Can we just have struct inheritence already?
John Colvin
john.loughran.colvin at gmail.com
Fri Jun 14 08:32:12 UTC 2019
On Friday, 14 June 2019 at 01:46:40 UTC, Timon Gehr wrote:
> On 14.06.19 02:15, Jonathan M Davis wrote:
>> Well, I fail to see how allowing access to private data is not
>> @safe, since
>> it does not inherently mean that there are going to be
>> problems with memory
>> safety.
>
> int[N] array;
> static assert(0<N);
>
> struct VerifiedIndex{
> private int index_=0;
> @disable this(int); // shouldn't be necessary, but it is
> @property int index()@safe{ return index_; }
> @property void index(int i)@trusted{ // no, this can't be
> @safe
> enforce(0<=x&&x<N, "index out of bounds");
> index_=i;
> }
> int read()@trusted{ return array.ptr[index]; }
> void write(int x)@trusted{ array.ptr[index]=x; }
> }
>
> This kind of thing is necessary.
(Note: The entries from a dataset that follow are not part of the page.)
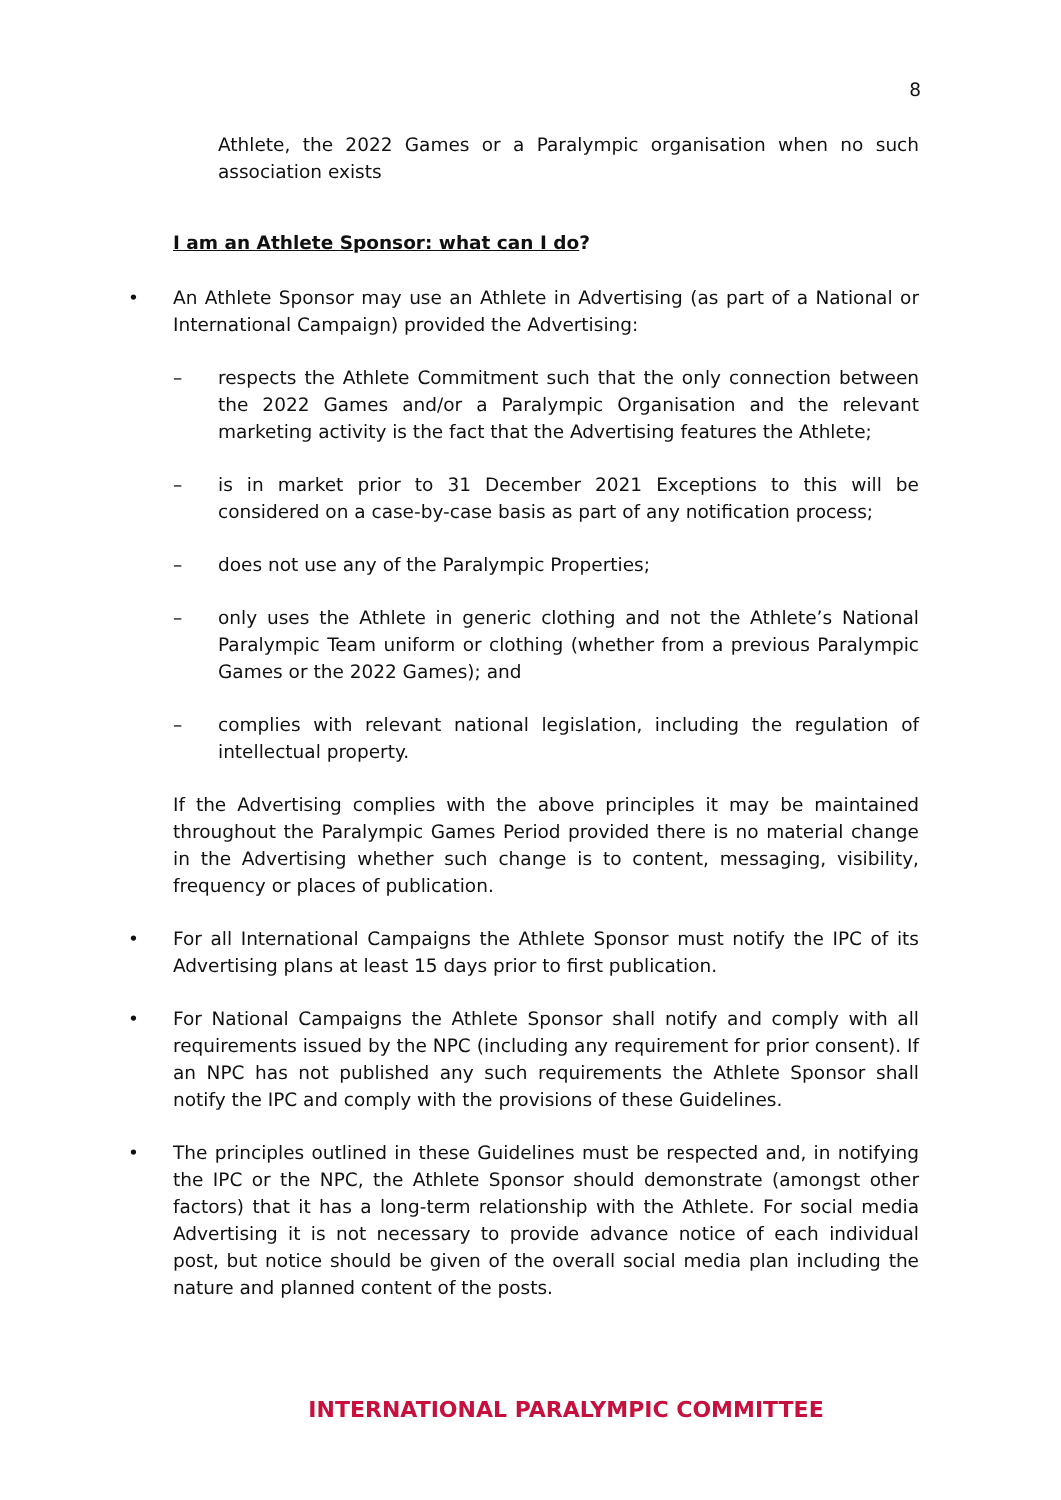8
Athlete, the 2022 Games or a Paralympic organisation when no such association exists
I am an Athlete Sponsor: what can I do?
• An Athlete Sponsor may use an Athlete in Advertising (as part of a National or International Campaign) provided the Advertising:
– respects the Athlete Commitment such that the only connection between the 2022 Games and/or a Paralympic Organisation and the relevant marketing activity is the fact that the Advertising features the Athlete;
– is in market prior to 31 December 2021 Exceptions to this will be considered on a case-by-case basis as part of any notification process;
– does not use any of the Paralympic Properties;
– only uses the Athlete in generic clothing and not the Athlete’s National Paralympic Team uniform or clothing (whether from a previous Paralympic Games or the 2022 Games); and
– complies with relevant national legislation, including the regulation of intellectual property.
If the Advertising complies with the above principles it may be maintained throughout the Paralympic Games Period provided there is no material change in the Advertising whether such change is to content, messaging, visibility, frequency or places of publication.
• For all International Campaigns the Athlete Sponsor must notify the IPC of its Advertising plans at least 15 days prior to first publication.
• For National Campaigns the Athlete Sponsor shall notify and comply with all requirements issued by the NPC (including any requirement for prior consent). If an NPC has not published any such requirements the Athlete Sponsor shall notify the IPC and comply with the provisions of these Guidelines.
• The principles outlined in these Guidelines must be respected and, in notifying the IPC or the NPC, the Athlete Sponsor should demonstrate (amongst other factors) that it has a long-term relationship with the Athlete. For social media Advertising it is not necessary to provide advance notice of each individual post, but notice should be given of the overall social media plan including the nature and planned content of the posts.
INTERNATIONAL PARALYMPIC COMMITTEE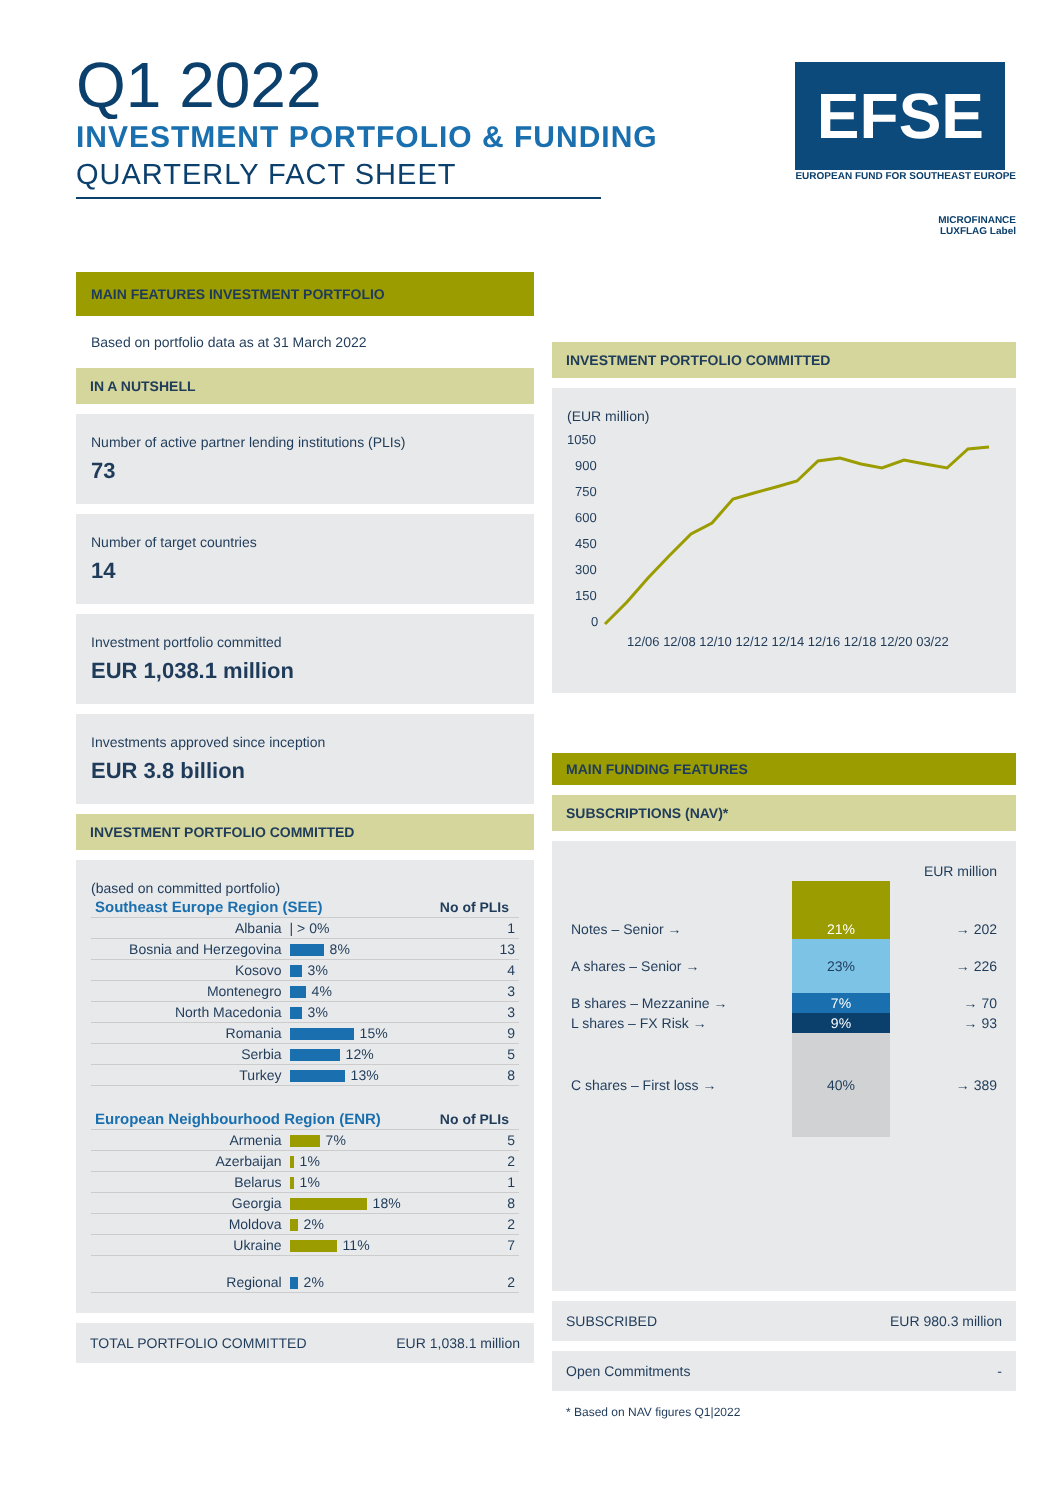Q1 2022
INVESTMENT PORTFOLIO & FUNDING
QUARTERLY FACT SHEET
EFSE
EUROPEAN FUND FOR SOUTHEAST EUROPE
MICROFINANCE
LUXFLAG Label
MAIN FEATURES INVESTMENT PORTFOLIO
Based on portfolio data as at 31 March 2022
IN A NUTSHELL
Number of active partner lending institutions (PLIs)
73
Number of target countries
14
Investment portfolio committed
EUR 1,038.1 million
Investments approved since inception
EUR 3.8 billion
INVESTMENT PORTFOLIO COMMITTED
(based on committed portfolio)
| Southeast Europe Region (SEE) | | No of PLIs |
| --- | --- | --- |
| Albania | / > 0% | 1 |
| Bosnia and Herzegovina | 8% | 13 |
| Kosovo | 3% | 4 |
| Montenegro | 4% | 3 |
| North Macedonia | 3% | 3 |
| Romania | 15% | 9 |
| Serbia | 12% | 5 |
| Turkey | 13% | 8 |
| European Neighbourhood Region (ENR) | | No of PLIs |
| Armenia | 7% | 5 |
| Azerbaijan | 1% | 2 |
| Belarus | 1% | 1 |
| Georgia | 18% | 8 |
| Moldova | 2% | 2 |
| Ukraine | 11% | 7 |
| Regional | 2% | 2 |
TOTAL PORTFOLIO COMMITTED EUR 1,038.1 million
INVESTMENT PORTFOLIO COMMITTED
(EUR million)
1050
900
750
600
450
300
150
0
12/06 12/08 12/10 12/12 12/14 12/16 12/18 12/20 03/22
MAIN FUNDING FEATURES
SUBSCRIPTIONS (NAV)*
| | | EUR million |
| Notes – Senior → | 21% | → 202 |
| A shares – Senior → | 23% | → 226 |
| B shares – Mezzanine → | 7% | → 70 |
| L shares – FX Risk → | 9% | → 93 |
| C shares – First loss → | 40% | → 389 |
SUBSCRIBED EUR 980.3 million
Open Commitments -
* Based on NAV figures Q1|2022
You need to give @trusted a
> chance to provide a @safe interface. This is very hard if all
> @safe code can randomly assign to your private members.
X.tupleof in context C should be @system where X has members not
otherwise visible from C (e.g. private from a different module,
package from the wrong package). In other cases, it's @safe.